SAML (Security Assertion Markup Language) is a standardized way for exchanging authentication and authorization credentials between different parties. The most common use for SAML is in web browser single sign ons. Starting in 2018.2, Alteryx Server supports SAML. So far, SAML in Alteryx Server has been specifically validated on two providers; Ping One and Okta. In this article we will review how to configure SAML on your Alteryx Server for PingOne.
Part 1: Add Alteryx to PingOne
This entire process starts with configuration on the Single Sign On Provider’s side. This is a step-by-step outline of how to add Alteryx as an application in PingOne.
In the PingOne configuration window, under Applications > My Applications, click on Add Application and select New SAML Application.
2. Fill in the name, description, and details for Alteryx. Then, click Continue to Next Step.
3. In the next screen, download the SAML metadata file, and hold on to it. You will need it during while configuring the System Settings on the Alteryx Server side.
4. In SSO Attribute Mapping, add the Application Attributes email, firstName, and lastName, and set the Identify Bridge Attribute or Literal Value for each to Email, First Name, and Last Name respectively. Set all three SSO mapped attributes as required.
Select Save & Publish.
Part 2: Configure the Alteryx System Settings
Once Alteryx has been added to PingOne, you can configure SAML in the Alteryx Server’s System Settings.
In Alteryx System Settings, click next until you navigate to Gallery > Authentication, and select SAML authentication as your Authentication Type.
2. There are two options for obtaining metadata required by the IDP (Identity Provider), however, currently PingOne is only configured to allow X509 certificate and IDP SSO URL, so this is the option you will need to select.

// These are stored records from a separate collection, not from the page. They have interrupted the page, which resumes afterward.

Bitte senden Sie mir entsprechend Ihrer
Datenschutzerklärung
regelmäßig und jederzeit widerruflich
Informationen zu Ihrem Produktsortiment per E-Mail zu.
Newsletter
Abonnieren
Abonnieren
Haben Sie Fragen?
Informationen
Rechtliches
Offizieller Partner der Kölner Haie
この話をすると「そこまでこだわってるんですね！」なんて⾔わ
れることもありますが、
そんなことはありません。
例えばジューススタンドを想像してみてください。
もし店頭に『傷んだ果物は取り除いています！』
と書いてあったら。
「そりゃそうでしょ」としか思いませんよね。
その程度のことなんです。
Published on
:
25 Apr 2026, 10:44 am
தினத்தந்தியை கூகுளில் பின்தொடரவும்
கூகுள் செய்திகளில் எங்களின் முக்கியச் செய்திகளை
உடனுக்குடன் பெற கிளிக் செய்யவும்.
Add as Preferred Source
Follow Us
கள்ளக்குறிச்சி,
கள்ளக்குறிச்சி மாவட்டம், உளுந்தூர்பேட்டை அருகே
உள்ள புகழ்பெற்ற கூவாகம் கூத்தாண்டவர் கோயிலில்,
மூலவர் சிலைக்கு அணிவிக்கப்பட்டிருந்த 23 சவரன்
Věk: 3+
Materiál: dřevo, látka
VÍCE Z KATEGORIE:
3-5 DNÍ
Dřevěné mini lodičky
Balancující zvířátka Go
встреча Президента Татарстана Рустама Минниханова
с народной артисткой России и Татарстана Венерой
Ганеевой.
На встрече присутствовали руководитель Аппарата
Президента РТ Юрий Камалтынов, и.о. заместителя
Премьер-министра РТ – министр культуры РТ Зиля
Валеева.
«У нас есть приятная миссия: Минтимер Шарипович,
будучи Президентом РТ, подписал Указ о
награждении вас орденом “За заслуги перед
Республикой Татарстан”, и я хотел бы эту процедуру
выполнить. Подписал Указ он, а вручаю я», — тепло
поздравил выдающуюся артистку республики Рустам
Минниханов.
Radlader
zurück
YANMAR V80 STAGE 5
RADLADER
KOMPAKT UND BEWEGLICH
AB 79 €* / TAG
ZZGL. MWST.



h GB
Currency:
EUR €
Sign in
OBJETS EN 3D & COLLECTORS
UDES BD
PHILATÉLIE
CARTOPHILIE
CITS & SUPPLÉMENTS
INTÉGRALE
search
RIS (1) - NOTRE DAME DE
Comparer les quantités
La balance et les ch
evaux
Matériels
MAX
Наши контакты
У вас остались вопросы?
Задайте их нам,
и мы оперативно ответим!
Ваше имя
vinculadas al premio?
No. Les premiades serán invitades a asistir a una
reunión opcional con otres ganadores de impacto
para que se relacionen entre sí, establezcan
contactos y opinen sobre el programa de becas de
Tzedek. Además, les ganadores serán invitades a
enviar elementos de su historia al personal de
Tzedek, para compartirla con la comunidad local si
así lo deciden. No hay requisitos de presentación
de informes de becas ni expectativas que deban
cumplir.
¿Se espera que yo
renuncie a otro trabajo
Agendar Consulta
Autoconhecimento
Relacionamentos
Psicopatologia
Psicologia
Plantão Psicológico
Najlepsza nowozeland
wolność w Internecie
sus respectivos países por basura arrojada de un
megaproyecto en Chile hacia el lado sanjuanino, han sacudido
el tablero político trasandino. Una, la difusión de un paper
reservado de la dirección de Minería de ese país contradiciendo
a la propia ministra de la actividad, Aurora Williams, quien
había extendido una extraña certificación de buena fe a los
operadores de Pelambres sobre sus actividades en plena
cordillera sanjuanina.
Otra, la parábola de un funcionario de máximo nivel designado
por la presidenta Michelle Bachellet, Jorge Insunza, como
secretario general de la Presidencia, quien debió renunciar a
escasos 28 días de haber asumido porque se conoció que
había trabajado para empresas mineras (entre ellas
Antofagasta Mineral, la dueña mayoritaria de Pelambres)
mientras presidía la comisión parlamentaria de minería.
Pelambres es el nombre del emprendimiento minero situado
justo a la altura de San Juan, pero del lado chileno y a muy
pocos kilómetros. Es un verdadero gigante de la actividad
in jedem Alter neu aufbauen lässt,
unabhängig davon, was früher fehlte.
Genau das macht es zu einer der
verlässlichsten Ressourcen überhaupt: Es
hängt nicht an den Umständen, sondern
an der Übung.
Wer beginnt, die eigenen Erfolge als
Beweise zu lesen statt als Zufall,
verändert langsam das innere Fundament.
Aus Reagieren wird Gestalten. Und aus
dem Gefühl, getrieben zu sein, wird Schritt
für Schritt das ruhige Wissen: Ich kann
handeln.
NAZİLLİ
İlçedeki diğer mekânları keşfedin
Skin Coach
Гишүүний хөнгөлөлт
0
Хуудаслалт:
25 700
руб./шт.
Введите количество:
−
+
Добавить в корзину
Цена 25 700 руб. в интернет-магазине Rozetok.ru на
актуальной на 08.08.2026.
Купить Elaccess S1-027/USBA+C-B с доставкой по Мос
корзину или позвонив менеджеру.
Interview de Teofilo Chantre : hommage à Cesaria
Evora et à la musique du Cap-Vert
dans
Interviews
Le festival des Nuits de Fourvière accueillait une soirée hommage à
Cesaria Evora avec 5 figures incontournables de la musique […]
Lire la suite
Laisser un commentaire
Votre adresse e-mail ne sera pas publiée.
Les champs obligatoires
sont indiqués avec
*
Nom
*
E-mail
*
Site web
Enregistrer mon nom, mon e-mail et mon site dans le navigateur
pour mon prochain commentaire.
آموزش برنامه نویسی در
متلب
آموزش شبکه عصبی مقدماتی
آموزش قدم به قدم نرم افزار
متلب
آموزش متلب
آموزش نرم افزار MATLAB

3. Leave the ACE Base URL field as the auto-populated value.
The IDP URL will be the entityID listed in the SAML metadata exported from PingOne (Part 1, Step 3)
The IDP SSO URL will be the SingleSignOnService Binding Location attribute in the same metadata document.
The x509 certificate can be copied and pasted from the SAML metadata document.
Please Note: there is currently a known issue that if the copy/paste contains carriage returns this will cause the authentication service to crash. Try copying/pasting the cert into something like notepad first to strip out the formatting.
4. When each of these fields have been filled out, click on the button to Verify IDP!
5. A Ping One login should appear. Provide your PingOne Credentials, and select Sign On.
6. If your Verification was successful, you will see a message pop up in the bottom right side of the System Settings Screen. Note: The first user successfully signed in to the IDP via verification becomes the default Gallery administrator (curator).
Now you can complete the Alteryx Systems Settings configuration by clicking Next through the remaining configuration options, and then Finish.
When you navigate to your Gallery, and click Sign In, you should now be signed in with your PingOne Credentials. Hooray!